Specify the delimiter for elements in vector data. The default delimiter is 1 byte space. When comma is specified as the delimiter for the vector, the vector is enclosed in double quotes to avoid confusion with the comma delimiter in CSV file.
Sort the elements of the vector field “vec” with colon as a delimiter.
$ more dat1.csv vec b:a:c x:p $ mvsort vf=vec delim=: i=dat1.csv o=rsl1.csv #END# kgvsort delim=: i=dat1.csv o=rsl1.csv vf=vec $ more rsl1.csv vec a:b:c p:x
Since delim parameter is not specified, b:a:c and x:p is interpreted as one element.

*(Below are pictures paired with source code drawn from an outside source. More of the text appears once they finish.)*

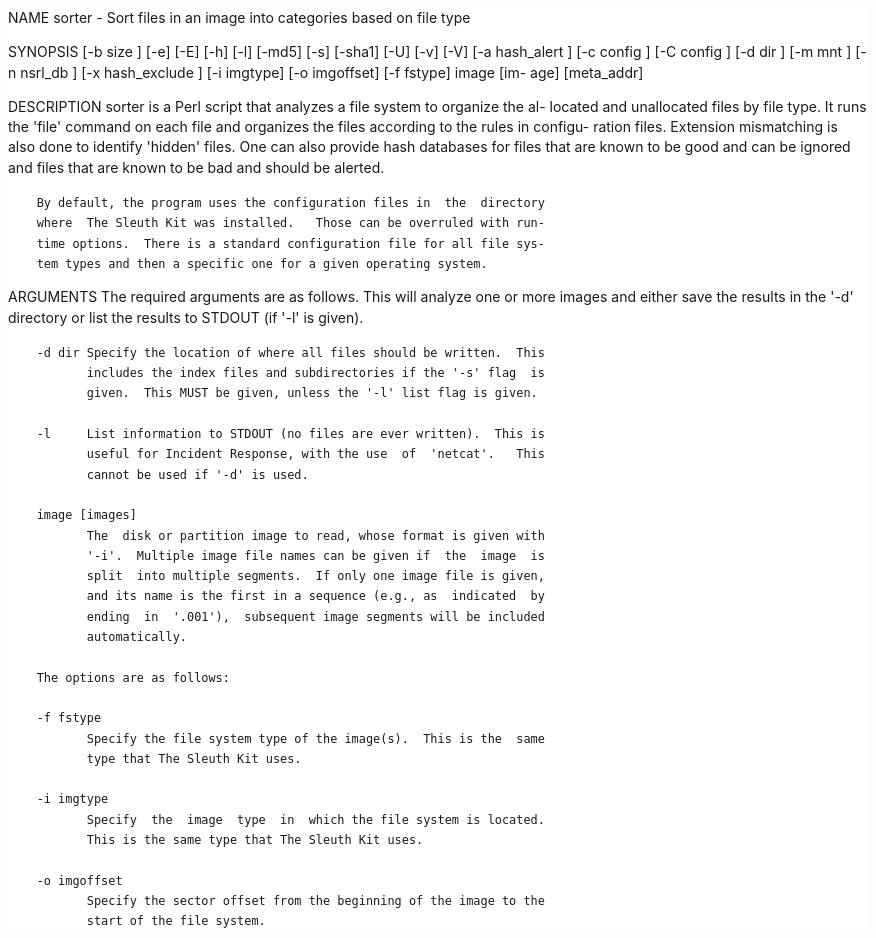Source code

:  NAME
        sorter - Sort files in an image into categories based on file type
 
 SYNOPSIS
        [-b  size  ] [-e] [-E] [-h] [-l] [-md5] [-s] [-sha1] [-U] [-v] [-V] [-a
        hash_alert ] [-c config ] [-C config ] [-d dir ] [-m mnt ] [-n  nsrl_db
        ] [-x hash_exclude ] [-i imgtype] [-o imgoffset] [-f fstype] image [im-
        age] [meta_addr]
 
 DESCRIPTION
        sorter is a Perl script that analyzes a file system to organize the al-
        located and unallocated files by file type.  It runs the 'file' command
        on each file and organizes the files according to the rules in configu-
        ration  files.  Extension mismatching is also done to identify 'hidden'
        files.  One can also provide hash databases for files that are known to
        be  good  and  can  be  ignored  and files that are known to be bad and
        should be alerted.
 
        By default, the program uses the configuration files in  the  directory
        where  The Sleuth Kit was installed.   Those can be overruled with run-
        time options.  There is a standard configuration file for all file sys-
        tem types and then a specific one for a given operating system.
 
 ARGUMENTS
        The  required  arguments are as follows.  This will analyze one or more
        images and either save the results in the '-d' directory  or  list  the
        results to STDOUT (if '-l' is given).
 
        -d dir Specify the location of where all files should be written.  This
               includes the index files and subdirectories if the '-s' flag  is
               given.  This MUST be given, unless the '-l' list flag is given.
 
        -l     List information to STDOUT (no files are ever written).  This is
               useful for Incident Response, with the use  of  'netcat'.   This
               cannot be used if '-d' is used.
 
        image [images]
               The  disk or partition image to read, whose format is given with
               '-i'.  Multiple image file names can be given if  the  image  is
               split  into multiple segments.  If only one image file is given,
               and its name is the first in a sequence (e.g., as  indicated  by
               ending  in  '.001'),  subsequent image segments will be included
               automatically.
 
        The options are as follows:
 
        -f fstype
               Specify the file system type of the image(s).  This is the  same
               type that The Sleuth Kit uses.
 
        -i imgtype
               Specify  the  image  type  in  which the file system is located.
               This is the same type that The Sleuth Kit uses.
 
        -o imgoffset
               Specify the sector offset from the beginning of the image to the
               start of the file system.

$ mvsort vf=vec i=dat1.csv o=rsl2.csv #END# kgvsort i=dat1.csv o=rsl2.csv vf=vec $ more rsl2.csv vec b:a:c x:p
If comma is used as delimiter for the vector, the entire vector is enclosed by double quote to draw distinction between the delimiter of CSV and the delimiter of the vector.
$ more dat2.csv id,vec1,vec2 1,a,b 2,p,q $ mvcat vf=vec1,vec2 a=vec3 delim=, i=dat2.csv o=rsl3.csv #END# kgvcat a=vec3 delim=, i=dat2.csv o=rsl3.csv vf=vec1,vec2 $ more rsl3.csv id,vec3 1,"a,b" 2,"p,q"
This parameter can be used in all vector related commands such as such as mvcat and mvsort.
Specify the internal buffer size (number of blocks) to be used in commands such as mbucket, mnjoin, and mshare, for processing key units at which data requires multiple pass scanning. One buffer block contains 4MB, the default size is 10 blocks (40MB). In case of buffer overflow, data is written to a temporary file. If the key size is very large, the processing speed can be improved by adjusting this parameter if memory permits.
If the key size of the reference file is less than 80MB (4MB × 20), the temporary file will not be used.
$ mnjoin k=id m=ref.csv f=name i=dat.csv o=rsl.csv bufcount=20 #END# kgnjoin bufcount=20 f=name i=dat.csv k=id m=ref.csv o=rsl.csv
Commands that require multiple pass scanning of the data to process key units, such as mbucket, mnjoin, and mshare.